▸ **WHAT THE TASK ASKS**
Please copy the rows from the start through the line containing "15: (40, 208)", substituting "in view" for "visible" and leaving everything else unchanged.
**********
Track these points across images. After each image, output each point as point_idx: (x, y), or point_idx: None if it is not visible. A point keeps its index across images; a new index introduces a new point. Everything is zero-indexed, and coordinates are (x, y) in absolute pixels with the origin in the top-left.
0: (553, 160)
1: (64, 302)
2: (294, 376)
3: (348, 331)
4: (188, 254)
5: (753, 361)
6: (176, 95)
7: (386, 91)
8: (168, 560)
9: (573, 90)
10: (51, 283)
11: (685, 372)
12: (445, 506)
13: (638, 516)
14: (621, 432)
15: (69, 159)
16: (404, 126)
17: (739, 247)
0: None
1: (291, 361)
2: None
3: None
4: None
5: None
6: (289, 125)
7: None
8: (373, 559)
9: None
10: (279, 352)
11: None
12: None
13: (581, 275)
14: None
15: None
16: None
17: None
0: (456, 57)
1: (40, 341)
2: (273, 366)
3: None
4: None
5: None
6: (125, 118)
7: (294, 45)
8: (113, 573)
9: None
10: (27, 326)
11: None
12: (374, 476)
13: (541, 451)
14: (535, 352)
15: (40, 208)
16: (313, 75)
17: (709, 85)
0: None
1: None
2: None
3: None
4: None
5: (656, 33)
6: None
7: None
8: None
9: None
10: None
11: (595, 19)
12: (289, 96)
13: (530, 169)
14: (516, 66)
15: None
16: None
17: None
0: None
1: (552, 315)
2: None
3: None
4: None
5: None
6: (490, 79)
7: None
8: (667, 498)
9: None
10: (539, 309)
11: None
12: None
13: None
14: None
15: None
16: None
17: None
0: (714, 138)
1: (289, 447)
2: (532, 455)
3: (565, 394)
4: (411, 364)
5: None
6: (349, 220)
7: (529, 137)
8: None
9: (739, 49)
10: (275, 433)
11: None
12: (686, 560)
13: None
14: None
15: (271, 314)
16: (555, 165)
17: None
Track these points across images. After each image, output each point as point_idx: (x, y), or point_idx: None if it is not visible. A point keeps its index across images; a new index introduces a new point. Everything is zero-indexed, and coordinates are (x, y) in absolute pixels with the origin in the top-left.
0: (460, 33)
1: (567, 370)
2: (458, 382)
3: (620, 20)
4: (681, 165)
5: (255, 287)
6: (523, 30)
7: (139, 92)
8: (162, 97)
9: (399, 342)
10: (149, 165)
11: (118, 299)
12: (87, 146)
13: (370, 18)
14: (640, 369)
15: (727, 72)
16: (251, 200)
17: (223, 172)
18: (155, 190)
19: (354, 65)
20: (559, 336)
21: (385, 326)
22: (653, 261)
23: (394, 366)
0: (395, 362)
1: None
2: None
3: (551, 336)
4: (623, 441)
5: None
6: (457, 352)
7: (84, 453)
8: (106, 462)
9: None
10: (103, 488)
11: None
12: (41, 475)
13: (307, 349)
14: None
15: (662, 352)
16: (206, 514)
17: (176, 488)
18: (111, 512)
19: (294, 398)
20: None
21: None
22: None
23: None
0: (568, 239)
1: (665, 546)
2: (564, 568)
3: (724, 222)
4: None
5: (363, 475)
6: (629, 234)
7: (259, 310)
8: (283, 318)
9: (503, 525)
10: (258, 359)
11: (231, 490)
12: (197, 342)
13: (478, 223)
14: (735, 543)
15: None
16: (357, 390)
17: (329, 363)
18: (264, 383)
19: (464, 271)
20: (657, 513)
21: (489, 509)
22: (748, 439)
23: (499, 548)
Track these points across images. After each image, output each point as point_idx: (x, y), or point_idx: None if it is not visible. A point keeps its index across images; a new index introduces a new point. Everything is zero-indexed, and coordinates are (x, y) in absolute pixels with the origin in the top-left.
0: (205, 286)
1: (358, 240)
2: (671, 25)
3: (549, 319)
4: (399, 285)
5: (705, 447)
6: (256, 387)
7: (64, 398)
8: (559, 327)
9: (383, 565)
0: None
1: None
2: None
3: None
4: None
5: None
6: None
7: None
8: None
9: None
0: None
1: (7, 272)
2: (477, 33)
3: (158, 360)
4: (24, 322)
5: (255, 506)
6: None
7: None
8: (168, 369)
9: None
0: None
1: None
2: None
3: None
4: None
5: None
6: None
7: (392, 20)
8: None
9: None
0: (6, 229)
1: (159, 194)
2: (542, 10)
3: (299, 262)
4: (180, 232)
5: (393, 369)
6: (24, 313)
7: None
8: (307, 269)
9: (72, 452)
**********
▸ **REPLY TO THE TASK**
Track these points across images. After each image, output each point as point_idx: (x, y), or point_idx: None if it is not in view. A point keeps its index across images; a new index introduces a new point. Everything is zero-indexed, and coordinates are (x, y) in absolute pixels with the origin in the top-left.
0: (553, 160)
1: (64, 302)
2: (294, 376)
3: (348, 331)
4: (188, 254)
5: (753, 361)
6: (176, 95)
7: (386, 91)
8: (168, 560)
9: (573, 90)
10: (51, 283)
11: (685, 372)
12: (445, 506)
13: (638, 516)
14: (621, 432)
15: (69, 159)
16: (404, 126)
17: (739, 247)
0: None
1: (291, 361)
2: None
3: None
4: None
5: None
6: (289, 125)
7: None
8: (373, 559)
9: None
10: (279, 352)
11: None
12: None
13: (581, 275)
14: None
15: None
16: None
17: None
0: (456, 57)
1: (40, 341)
2: (273, 366)
3: None
4: None
5: None
6: (125, 118)
7: (294, 45)
8: (113, 573)
9: None
10: (27, 326)
11: None
12: (374, 476)
13: (541, 451)
14: (535, 352)
15: (40, 208)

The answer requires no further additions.